Link Card holders in Illinois were unable to use their food stamp debit cards after a glitch in the payment system caused a blockage at grocery stores around the Midwestern state on Saturday.
According to ABC Local, more than two million Illinois residents - about one in six - use a Link Card as part of the state's food stamp program.
One grocery store in Cicero was littered with full shopping carts left at the check out area, after customers who were unable to use food stamp debit cards like Link were turned away at the registers.
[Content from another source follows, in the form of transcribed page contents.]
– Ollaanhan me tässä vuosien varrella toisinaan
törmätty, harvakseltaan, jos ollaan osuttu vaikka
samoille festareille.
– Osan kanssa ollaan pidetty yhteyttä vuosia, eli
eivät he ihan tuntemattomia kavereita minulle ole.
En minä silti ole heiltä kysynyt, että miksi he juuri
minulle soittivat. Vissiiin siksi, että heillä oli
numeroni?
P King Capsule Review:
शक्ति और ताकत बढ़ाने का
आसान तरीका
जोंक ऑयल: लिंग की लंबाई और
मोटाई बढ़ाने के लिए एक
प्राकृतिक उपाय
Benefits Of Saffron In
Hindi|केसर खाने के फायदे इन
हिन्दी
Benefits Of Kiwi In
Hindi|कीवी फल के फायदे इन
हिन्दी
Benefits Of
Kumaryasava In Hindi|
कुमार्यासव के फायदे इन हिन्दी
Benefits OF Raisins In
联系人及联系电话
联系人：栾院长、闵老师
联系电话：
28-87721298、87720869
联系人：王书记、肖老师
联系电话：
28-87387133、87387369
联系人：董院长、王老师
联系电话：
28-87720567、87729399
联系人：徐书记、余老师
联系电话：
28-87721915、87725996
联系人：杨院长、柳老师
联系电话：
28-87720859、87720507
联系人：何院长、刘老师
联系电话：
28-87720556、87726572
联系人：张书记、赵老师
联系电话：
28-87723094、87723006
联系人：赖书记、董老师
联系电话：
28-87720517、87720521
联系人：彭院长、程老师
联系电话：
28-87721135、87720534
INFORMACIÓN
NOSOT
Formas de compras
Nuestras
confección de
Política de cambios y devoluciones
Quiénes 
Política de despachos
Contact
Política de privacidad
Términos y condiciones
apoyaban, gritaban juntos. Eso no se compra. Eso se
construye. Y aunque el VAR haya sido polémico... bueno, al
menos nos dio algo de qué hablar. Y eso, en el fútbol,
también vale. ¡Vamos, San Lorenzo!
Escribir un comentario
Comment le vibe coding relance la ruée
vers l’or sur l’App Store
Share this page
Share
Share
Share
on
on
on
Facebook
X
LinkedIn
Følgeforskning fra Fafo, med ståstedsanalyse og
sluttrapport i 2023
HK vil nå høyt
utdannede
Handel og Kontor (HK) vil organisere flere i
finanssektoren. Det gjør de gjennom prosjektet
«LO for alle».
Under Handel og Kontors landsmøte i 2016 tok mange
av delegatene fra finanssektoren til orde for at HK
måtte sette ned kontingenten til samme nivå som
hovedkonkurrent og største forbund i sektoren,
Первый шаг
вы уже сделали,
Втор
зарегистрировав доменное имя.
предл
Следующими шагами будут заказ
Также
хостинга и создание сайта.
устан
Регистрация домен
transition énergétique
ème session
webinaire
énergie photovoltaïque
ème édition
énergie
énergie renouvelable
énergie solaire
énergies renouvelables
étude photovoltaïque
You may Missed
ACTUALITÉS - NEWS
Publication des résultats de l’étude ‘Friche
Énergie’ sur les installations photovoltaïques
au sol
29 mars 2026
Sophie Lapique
At an Aldi grocery store in South Side Chicago, a sign in the window told customers that they couldn't purchase food there, leaving some users like Rob Lee with no choice but to skip his errands for the time being.
"Now I'm going to have to unfortunately do the fast food thing now," Lee told ABC. "No cooking tonight."
"That's how people starve," shopper Sean Wright told the local news station. "People starve if they don't have the Link to feed their children, to feed their family with."
By Saturday afternoon, the Illinois Department of Human Services website had crashed from the high volume of online traffic, as Link users scrambled to figure out what was going on.
"During a routing test of our back-up systems Saturday morning, Xerox's Electronic Benefits Transfer (EBT) system experienced a temporary shutdown," officials from Human Services wrote on their website.
The United State Department of Agriculture - the group that distributes food stamps and debit cards -maintained that the issue was not as a result of the federal government shutdown, but some were not convinced.
"I'm not surprised that they would say that this has nothing to do with the shutdown when everyone knows that it does," Durrell Featherstone, who uses a Link Card, said. "No one buys it."
"My first reaction was the federal government shutdown," cardholder Joe Mengoni, who organizes home stays for people with developmental disabilities, told ABC. "And I thought his has to be tied into that somehow. I would love for the state of Illinois to say, you know, 'We have enough in reserves to cover you through the end of the month, and if the shutdown continues, then we need to look at plan B."